« À l’approche du Seigneur, il y eut un ouragan, si fort et si violent qu’il fendait les montagnes et brisait les rochers, mais le Seigneur n’était pas dans l’ouragan ; et après l’ouragan, il y eut un tremblement de terre, mais le Seigneur n’était pas dans le tremblement de terre ; et après ce tremblement de terre, un feu, mais le Seigneur n’était pas dans ce feu ; et après ce feu, le murmure d’une brise légère. » (1 Rois 19, 11-12)
Samedi 11 octobre 2025, veille de la fête de saint Denis dans notre diocèse, un temps spirituel s’est tenu à Notre-Dame de Paris, à l’intention des personnes victimes de violences sexuelles dans l’Église. Près de quatre cents personnes venues de toute la France, accompagnées par l’INIRR, les associations de victimes ou les cellules d’écoute, se sont retrouvées. Ce rendez-vous portait un titre sobre et fort : « Temps spirituel et fraternel sur le chemin de la reconstruction. »
Ce fut un chemin, au sens propre : la courte marche entre Saint-Merry et Notre-Dame, vécue comme une procession discrète mais habitée. Sur la route, des échanges simples : « Vous venez d’où ? » « Quelle association ? » Ou encore la joie des retrouvailles : « Nous étions voisines de table à Lourdes, le premier jour ! » Ces petits riens étaient déjà des signes de vie, de foi et d’espérance.
Je trouvais essentiel d’y être. Non par curiosité, ni par obligation, ni même en représentation du diocèse, mais parce que je crois profondément que ces moments-là sont des lieux où l’Église apprend à se tenir debout autrement : à écouter, à se taire, à se convertir. Je n’y allais pas en courant, non plus. J’y allais avec gravité, appréhension, avec ce mélange d’émotion et de crainte que suscitent toujours les lieux où se rassemblent ceux et celles dont la blessure traverse encore le cœur de l’Église.
Les témoignages des personnes victimes, qui ont rythmé ce temps, étaient d’une profondeur, d’une gravité, d’une émotion extrême. Comment ne pas percevoir l’analogie entre l’incendie de Notre-Dame de Paris et la blessure des victimes ?
Une cathédrale majestueuse, pleine d’histoire, culturelle, spirituelle, profondément humaine, habitée par la présence de Dieu. Une cathédrale brûlée, ravagée, effondrée sous les yeux du monde entier. Et pourtant, patiemment, avec le travail minutieux des bâtisseurs, elle se relève. Ainsi en est-il, me semble-t-il, de la vie de ces personnes blessées : une reconstruction longue, délicate, mais vivante.
En écoutant ces voix à Notre-Dame, il était impossible de ne pas lever les yeux vers les voûtes, de ne pas contempler cette cathédrale blessée, symbole d’une Église qui cherche à se relever.

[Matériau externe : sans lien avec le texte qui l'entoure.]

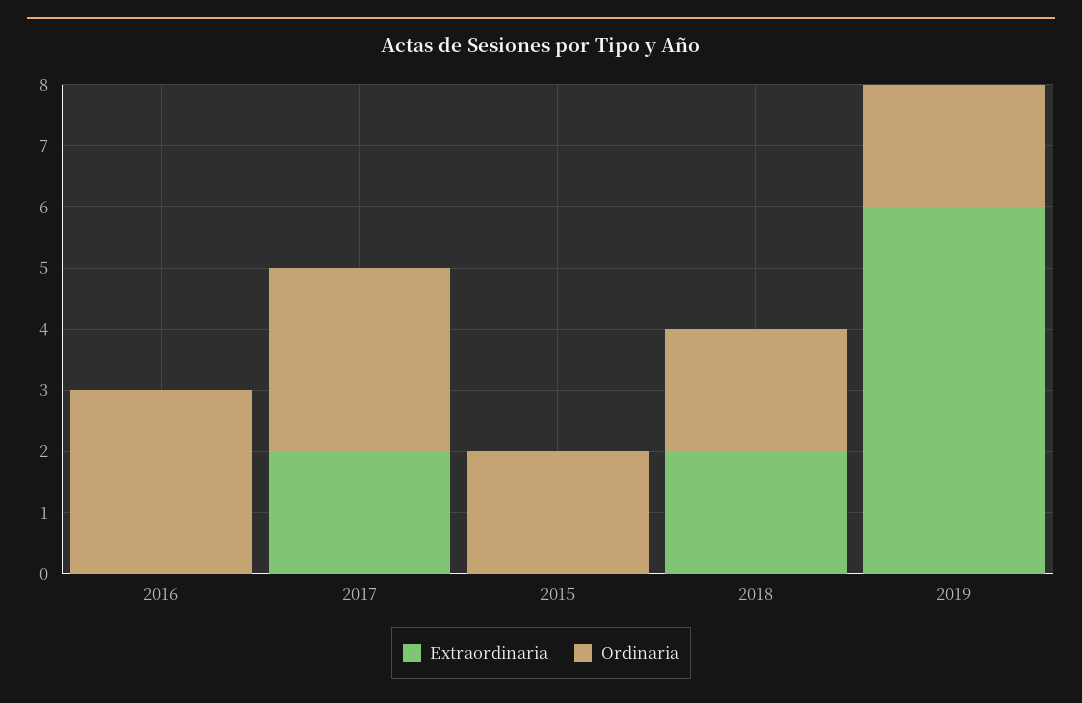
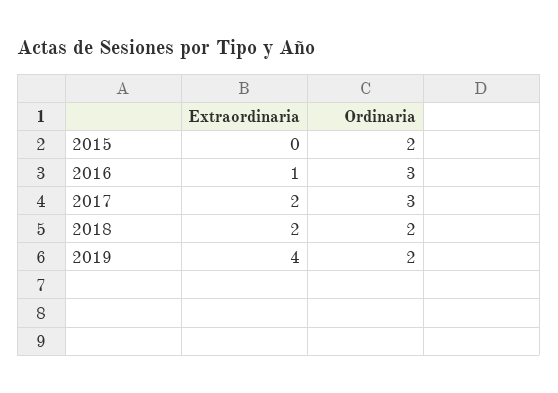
Extraordinaria, 2016: 0 -> 1
Extraordinaria, 2019: 6 -> 4

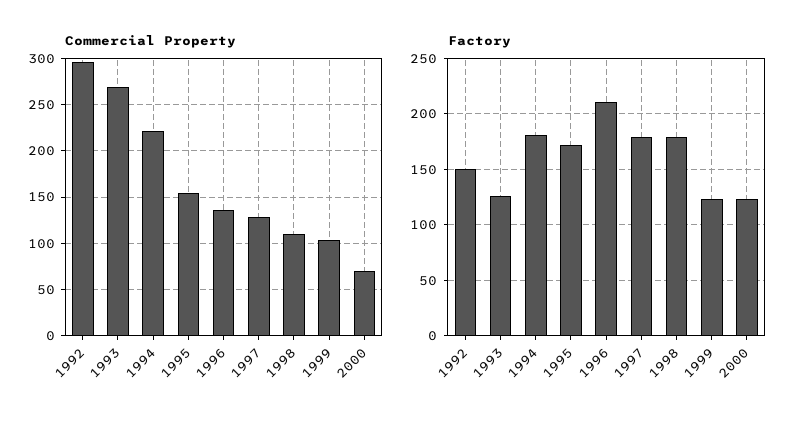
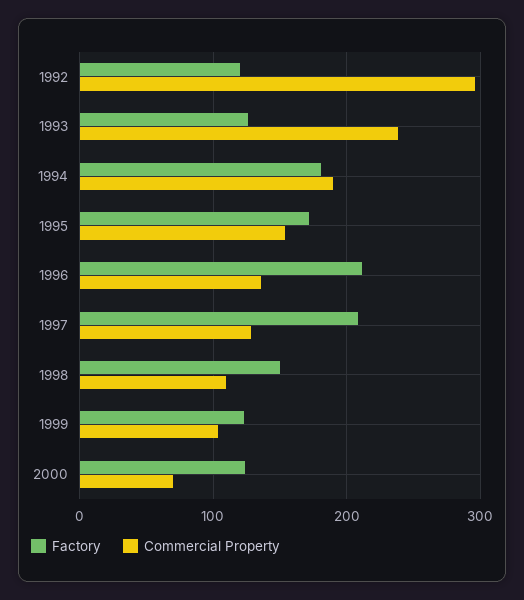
Commercial Property, 1993: 270 -> 240
Commercial Property, 1994: 220 -> 190
Factory, 1992: 150 -> 120
Factory, 1997: 180 -> 210
Factory, 1998: 180 -> 150

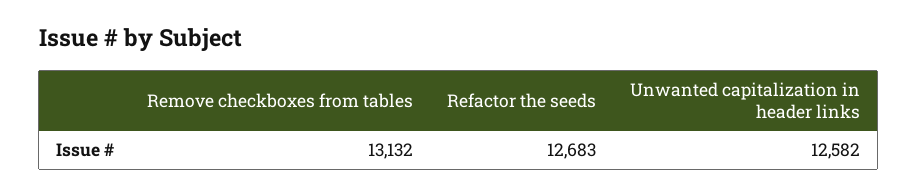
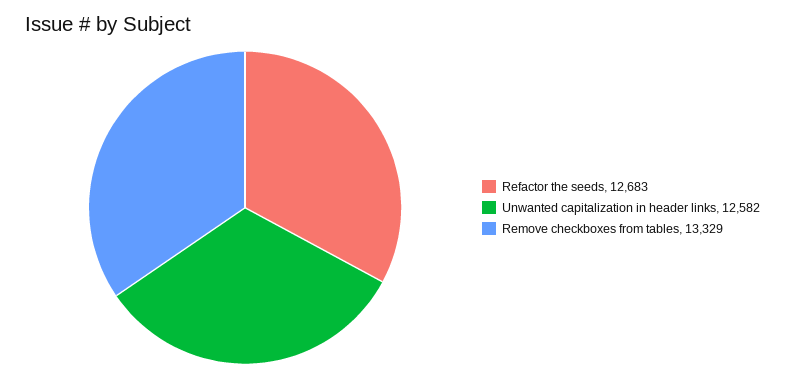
Remove checkboxes from tables: 13132 -> 13329

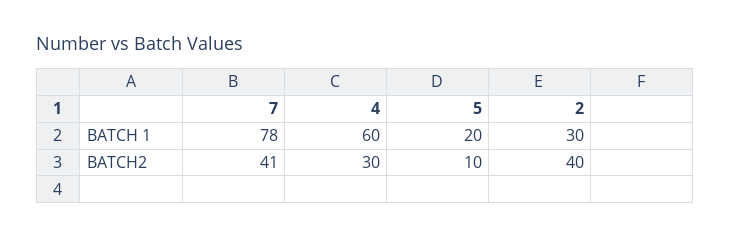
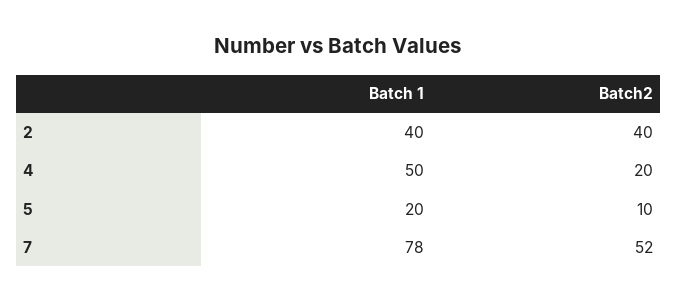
4, BATCH 1: 60 -> 50
2, BATCH 1: 30 -> 40
7, BATCH2: 41 -> 52
4, BATCH2: 30 -> 20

Les récits de ces vies brisées, marquées par le combat, la recherche de vérité, mais aussi par un amour indéfectible de l’Église et du Christ, nous appelaient à la conversion intérieure.
Ce que je retiens de ce temps, c’est la beauté et la paix. Le verset du Livre des Rois me revient sans cesse depuis ce jour :
Le Seigneur n’était ni dans l’ouragan, ni dans le feu, ni dans le tremblement de terre, mais dans le murmure d’une brise légère. Plus précisément, la traduction littérale parle de « la voix du fin silence ». C’est dans ce silence-là, celui des témoignages, celui des interludes musicaux, que Dieu s’est manifesté avec puissance. Un silence partagé, communautaire, un silence habité par la compassion : dans un regard bienveillant, dans une larme discrète essuyée sans bruit.
Le Christ n’était pas venu en juge, mais comme un frère, marchant au milieu de nous, dans la fragilité, la douleur et la lumière.
Ce « temps spirituel et fraternel » n’était pas une parenthèse. C’était un signe prophétique. Un signe que la reconstruction est possible, qu’elle ne se fera pas sans les victimes, mais à partir d’elles. Un signe aussi que cette reconstruction ne pourra se vivre sans la communauté tout entière de l’Église.
Oser en parler, c’est déjà oser la conversion. Il n’est pas nécessaire d’attendre un nouveau scandale pour se saisir du sujet. S’en préoccuper, c’est simplement prendre soin de la communauté tout entière, c’est éveiller l’écoute et l’attention à l’autre.
Je garde de cette journée la conviction que la conversion n’est pas un mot, mais un chemin. Un chemin parfois rude, mais éclairé par cette brise légère, celle de l’Esprit, qui nous apprend à écouter, à reconnaître, à réparer et à espérer.
C’est une Église qui se relève, qui purifie son cœur, et qui choisit la vérité.